* _Transcribed page contents_:
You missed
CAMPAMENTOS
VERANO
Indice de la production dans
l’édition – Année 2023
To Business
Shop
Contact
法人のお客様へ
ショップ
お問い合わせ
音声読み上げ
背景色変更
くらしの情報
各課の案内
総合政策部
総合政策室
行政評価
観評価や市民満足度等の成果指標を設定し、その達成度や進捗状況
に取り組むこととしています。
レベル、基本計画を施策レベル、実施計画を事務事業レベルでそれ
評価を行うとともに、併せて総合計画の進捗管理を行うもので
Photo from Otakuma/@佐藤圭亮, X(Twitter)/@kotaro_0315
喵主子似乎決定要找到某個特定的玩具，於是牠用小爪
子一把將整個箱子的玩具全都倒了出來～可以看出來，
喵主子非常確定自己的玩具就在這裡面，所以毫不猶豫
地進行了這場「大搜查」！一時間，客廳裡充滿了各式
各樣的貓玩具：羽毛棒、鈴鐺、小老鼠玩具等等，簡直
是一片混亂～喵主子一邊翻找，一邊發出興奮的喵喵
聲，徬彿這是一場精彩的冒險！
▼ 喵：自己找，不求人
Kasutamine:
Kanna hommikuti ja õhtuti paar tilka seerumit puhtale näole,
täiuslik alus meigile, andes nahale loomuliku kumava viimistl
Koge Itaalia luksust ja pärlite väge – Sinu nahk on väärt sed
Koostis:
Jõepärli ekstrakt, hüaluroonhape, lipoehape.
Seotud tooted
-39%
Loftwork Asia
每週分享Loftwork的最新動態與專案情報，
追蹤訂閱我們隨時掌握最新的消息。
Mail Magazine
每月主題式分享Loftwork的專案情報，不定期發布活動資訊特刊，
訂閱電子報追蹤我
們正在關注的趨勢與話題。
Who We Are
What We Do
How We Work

* _Exercise prompt_: Set down the entries above again, word for word.

* _Response area_:
You missed
CAMPAMENTOS
VERANO
Indice de la production dans
l’édition – Année 2023
To Business
Shop
Contact
法人のお客様へ
ショップ
お問い合わせ
音声読み上げ
背景色変更
くらしの情報
各課の案内
総合政策部
総合政策室
行政評価
観評価や市民満足度等の成果指標を設定し、その達成度や進捗状況
に取り組むこととしています。
レベル、基本計画を施策レベル、実施計画を事務事業レベルでそれ
評価を行うとともに、併せて総合計画の進捗管理を行うもので
Photo from Otakuma/@佐藤圭亮, X(Twitter)/@kotaro_0315
喵主子似乎決定要找到某個特定的玩具，於是牠用小爪
子一把將整個箱子的玩具全都倒了出來～可以看出來，
喵主子非常確定自己的玩具就在這裡面，所以毫不猶豫
地進行了這場「大搜查」！一時間，客廳裡充滿了各式
各樣的貓玩具：羽毛棒、鈴鐺、小老鼠玩具等等，簡直
是一片混亂～喵主子一邊翻找，一邊發出興奮的喵喵
聲，徬彿這是一場精彩的冒險！
▼ 喵：自己找，不求人
Kasutamine:
Kanna hommikuti ja õhtuti paar tilka seerumit puhtale näole,
täiuslik alus meigile, andes nahale loomuliku kumava viimistl
Koge Itaalia luksust ja pärlite väge – Sinu nahk on väärt sed
Koostis:
Jõepärli ekstrakt, hüaluroonhape, lipoehape.
Seotud tooted
-39%
Loftwork Asia
每週分享Loftwork的最新動態與專案情報，
追蹤訂閱我們隨時掌握最新的消息。
Mail Magazine
每月主題式分享Loftwork的專案情報，不定期發布活動資訊特刊，
訂閱電子報追蹤我
們正在關注的趨勢與話題。
Who We Are
What We Do
How We Work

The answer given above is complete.